Turning Big Soda’s unparalleled marketing skills against itself has certainly been tried. But it’s harder to demonize soda than tobacco—which plain kills people, even in moderation. New York City, as Farley details, has tried, devising a campaign showing gross globules of fat sickeningly streaming out of soda bottles in its, “Are you pouring on the pounds?” campaign, and, anti-tobacco-ad style, showing amputees in posters for its portion-cap campaign. The Center for Science in the Public Interest parodied the “Hilltop” ad and, less clumsily, the frolicking polar bears.

But really, forget it. Fighting the feel-good message Nestle and I came out of the Coke commercials unwillingly infused with is an overwhelming task. Even my spouse, a longtime public health official, entered his World of Coca-Cola tour with eyes firmly rolling and left saying, “Gee, I think I want a T-shirt!” In the huge gift shop, I had to restrain Nestle from buying a $65 set of sheets patterned, Pop Art-style, with bold black drawings of Coke bottles. She did see what was happening: “They make us pay $16 for admission,” she said, “subject us to endless Coke ads, and then spend more money so we’ll be walking Coke ads.” The real thing that stopped her from buying the sheets was that they were polyester.
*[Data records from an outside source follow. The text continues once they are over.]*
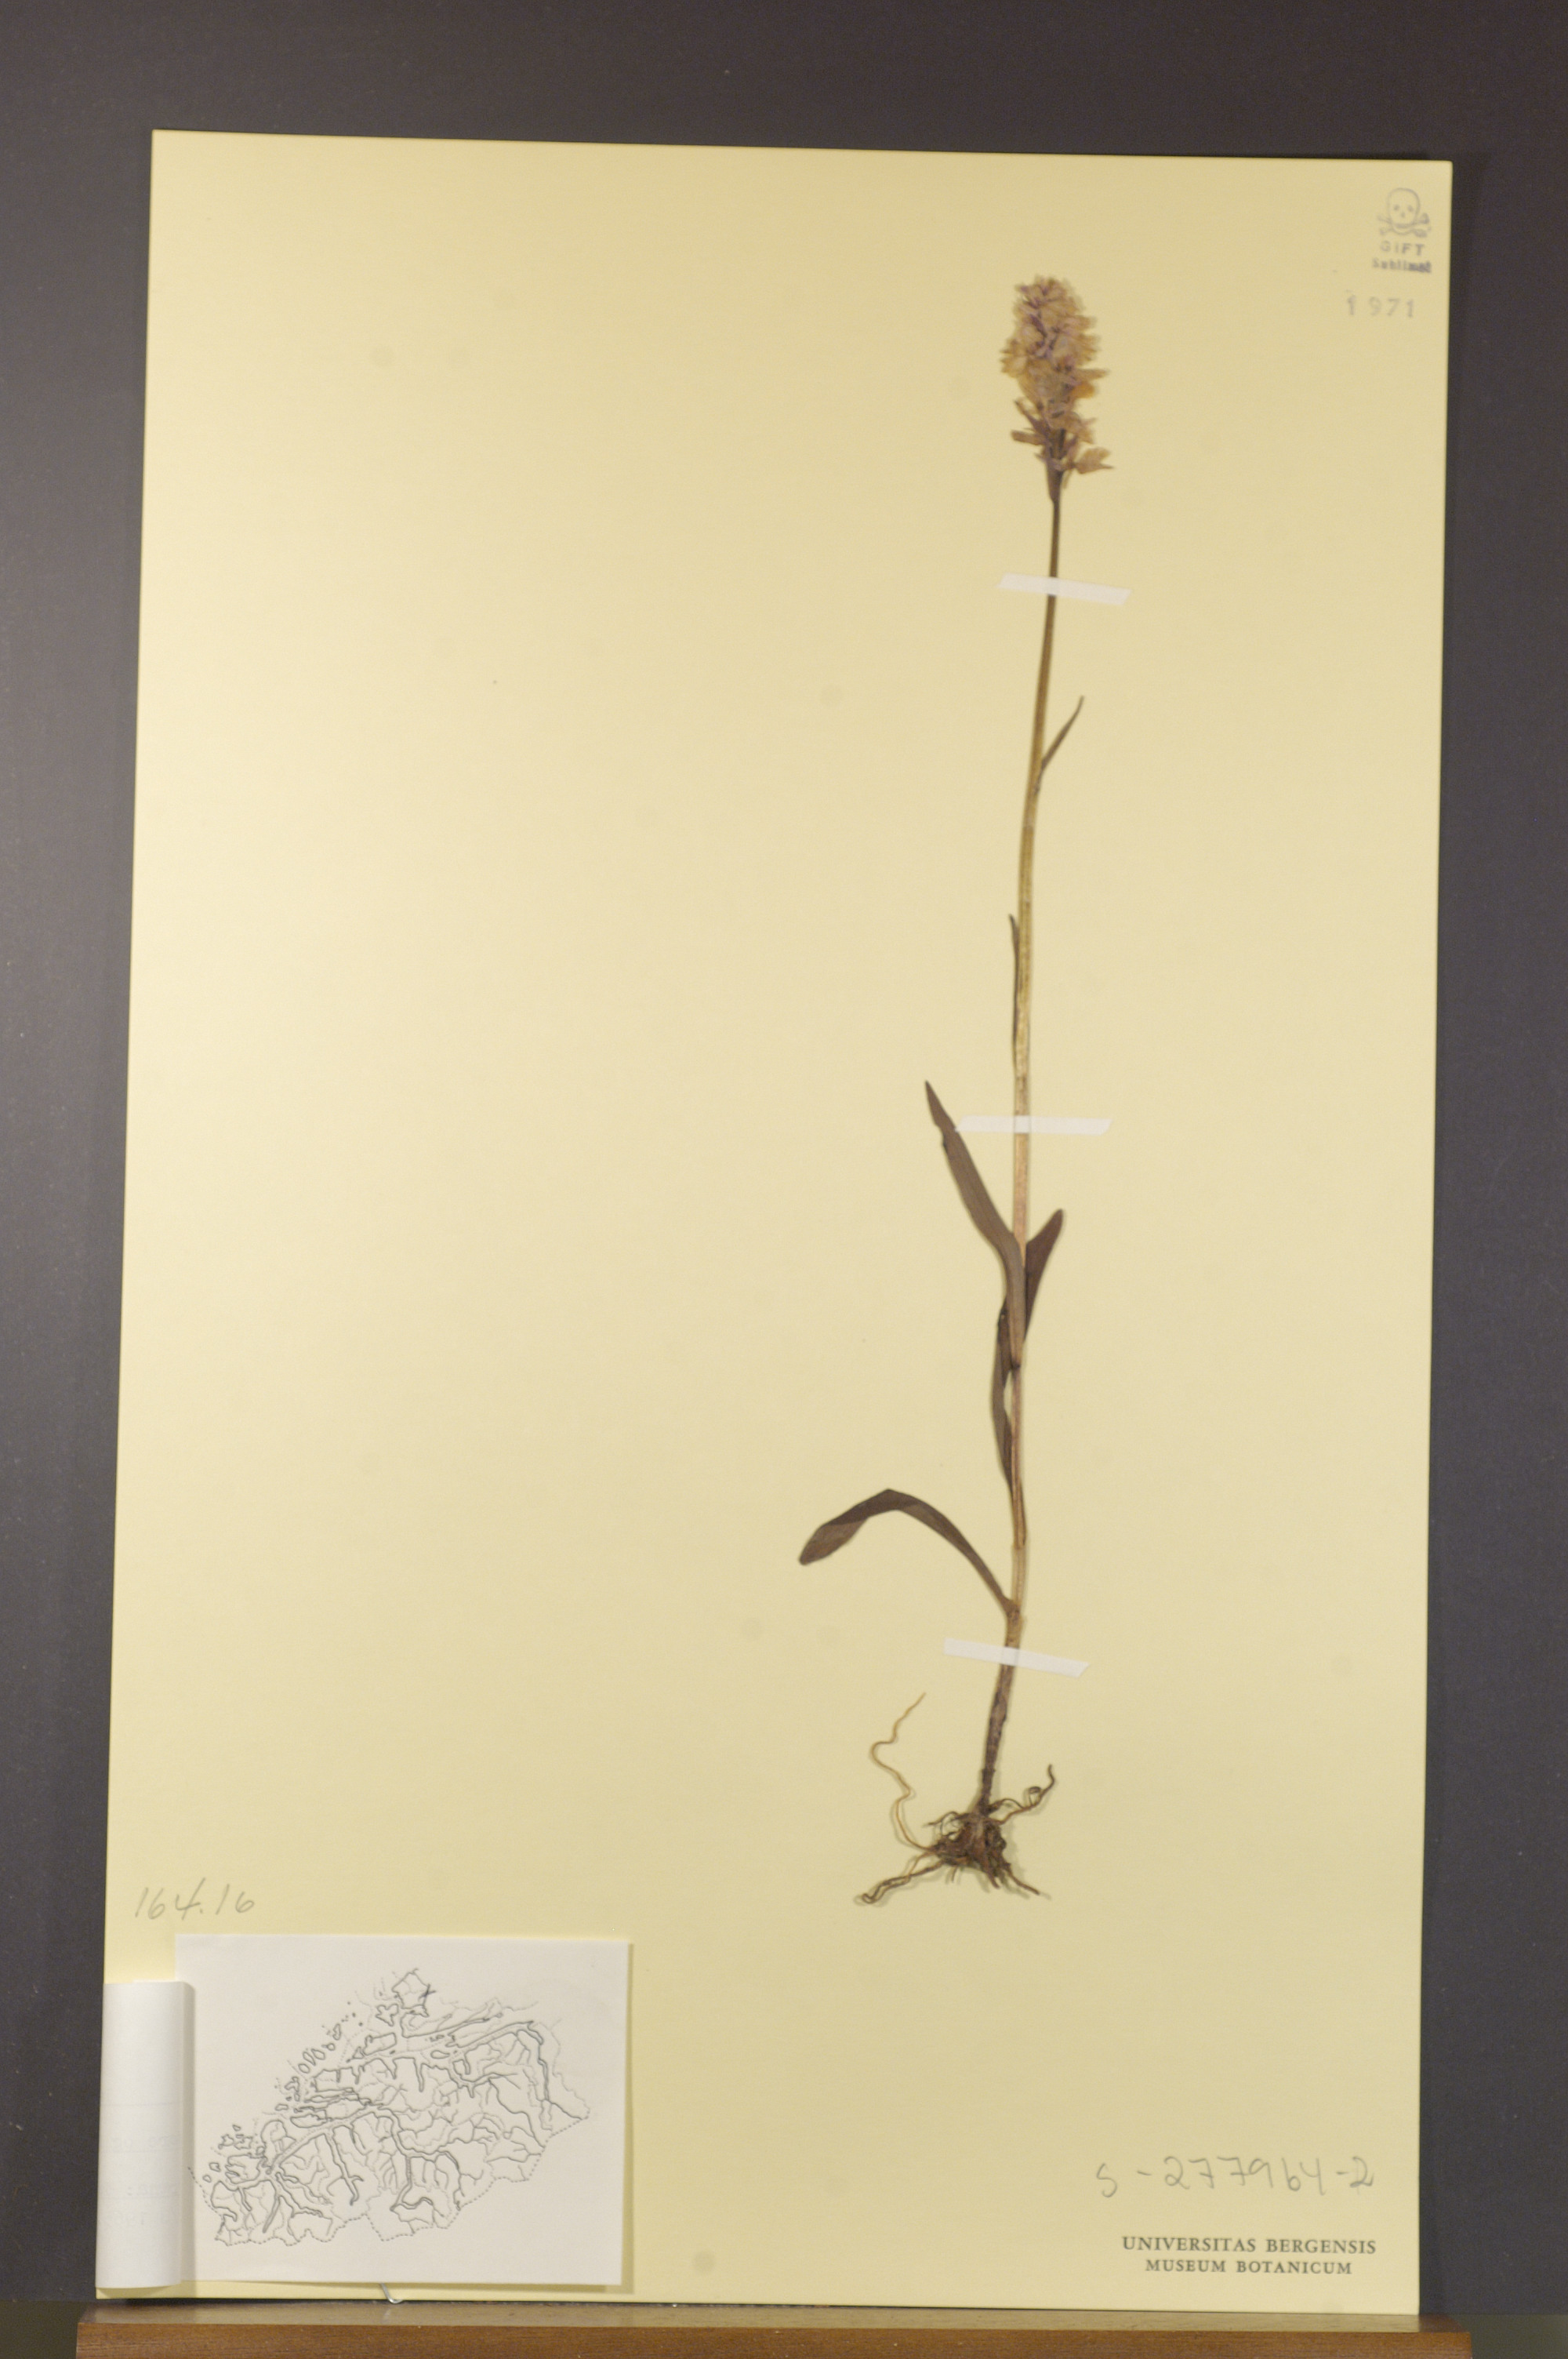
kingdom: Plantae
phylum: Tracheophyta
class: Liliopsida
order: Asparagales
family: Orchidaceae
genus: Dactylorhiza
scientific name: Dactylorhiza maculata
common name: Heath spotted-orchid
My own order of battle is to use Big Soda’s unparalleled marketing skill and budgets to help with public health campaigns, not subvert them. Why would a profit-seeking company do that? Public shaming, an inexorably declining market for drinks more and more people consider unhealthy, and the possibility that Mexico-style taxes could happen here despite their best efforts, for a start. Now, when the Times and everyone else is gleefully catching out Coke on its funding practices and reporting on the decadelong decline in soda sales—and when the leadership of Coca-Cola is, word in food-people circles has it, open to new ideas of all kinds, presumably ones that will help shore up its declining market share—is a good time to ask Big Soda to help. With the branding skill that penetrated Nestle’s and my unconscious—and for all I know changed mine permanently—you have to pray they will.